Why Canada’s Housing Crisis Needs a Disaster-Resilience Overhaul
When we think about the housing crisis in Canada, most conversations center around affordability, availability, and sustainability. But there’s a glaring oversight in the strategies proposed by federal and provincial governments: the lack of focus on disaster resiliency and the dangers of building in high-risk hazard areas.
Celyeste Power, President and CEO of the Insurance Bureau of Canada (IBC), addressed this issue head-on during the recent KPMG 2024 Insurance Conference in Toronto. Power highlighted a critical gap in Canada’s housing policies — the continued allowance of building in floodplains, wildfire zones, and other high-risk areas.

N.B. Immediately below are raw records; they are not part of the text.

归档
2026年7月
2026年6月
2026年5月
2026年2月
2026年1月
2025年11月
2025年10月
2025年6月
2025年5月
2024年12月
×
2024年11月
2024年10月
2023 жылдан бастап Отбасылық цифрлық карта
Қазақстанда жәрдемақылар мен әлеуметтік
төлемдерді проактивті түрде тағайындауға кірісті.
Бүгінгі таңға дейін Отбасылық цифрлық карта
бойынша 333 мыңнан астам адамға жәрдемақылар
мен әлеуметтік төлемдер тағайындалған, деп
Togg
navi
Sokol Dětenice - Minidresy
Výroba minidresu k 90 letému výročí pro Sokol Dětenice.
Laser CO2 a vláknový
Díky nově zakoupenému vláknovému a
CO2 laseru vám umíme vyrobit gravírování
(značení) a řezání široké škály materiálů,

“Right now, if you read these strategies in the way that they’re written, you basically can build wherever you want, with whatever materials you want, just as long as it’s done quickly and cheaply,” Power said. While affordability and speed are important, ignoring where and how homes are built exposes Canadians to avoidable risks. And in the long run, it costs us all more — emotionally and financially.
Why Location Matters More Than Ever
Canada is the only G7 country without a national insurance scheme to manage losses from natural disasters, making this issue even more pressing. Over the past decade, IBC has been advocating for a national flood insurance program, which is finally expected to launch next year. This public-private partnership aims to provide affordable insurance to over 1.5 million Canadians living in high-risk flood areas.

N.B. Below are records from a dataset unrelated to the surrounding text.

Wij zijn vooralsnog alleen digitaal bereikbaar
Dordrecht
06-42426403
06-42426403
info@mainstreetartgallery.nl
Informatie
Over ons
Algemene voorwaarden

But even with this progress, concerns remain. Will homeowners in flood zones be encouraged to rebuild in the same risky areas after receiving payouts? Power emphasized the need for policies that don’t just respond to disasters but actively prevent future ones. “If you get a payout from this program, you should not be able to get a second payout from the program,” she said. “You need to move. You need to retrofit.”
The Real Cost of Ignoring Disaster Resiliency
It’s not just about insurance programs — it’s about long-term sustainability. Power warned that the most expensive home is the one you have to rebuild twice. Despite the anticipated progress with the flood insurance program, there’s still a lack of momentum in embedding disaster resiliency into housing plans. Without a coordinated effort between federal, provincial, and municipal governments, the cycle of destruction and rebuilding will continue.
A Call to Action for Governments and the Insurance Industry
Power’s message is clear: building affordable housing must include building smarter, safer housing. This means incorporating flood defenses, enhancing stormwater infrastructure, and promoting resilient building practices. Farhan Karamat, Vice President of Finance at Travelers Canada, echoed this sentiment, suggesting incentives like discounts for renewable energy projects and sustainable construction as a step forward.
“There are just things… as an industry we need to keep talking about with the levels of government,” Karamat said. Collaborative conversations like these are vital. But talk isn’t enough — it’s time for action.
What’s Next?
The clock is ticking. With the next federal election looming (set for no later than October 20, 2025), the future of initiatives like the national flood insurance program could hang in the balance. Meanwhile, homeowners, developers, and governments alike must shift their focus to disaster resilience if we’re serious about creating sustainable, affordable housing solutions for Canadians.
The housing crisis is about more than just supply and demand. It’s about ensuring the homes we build today can withstand the challenges of tomorrow. After all, affordability means little if a home is washed away or burned to the ground. It’s time to rethink housing policies through the lens of risk, resilience, and responsibility — because the safety and stability of Canadian families depend on it.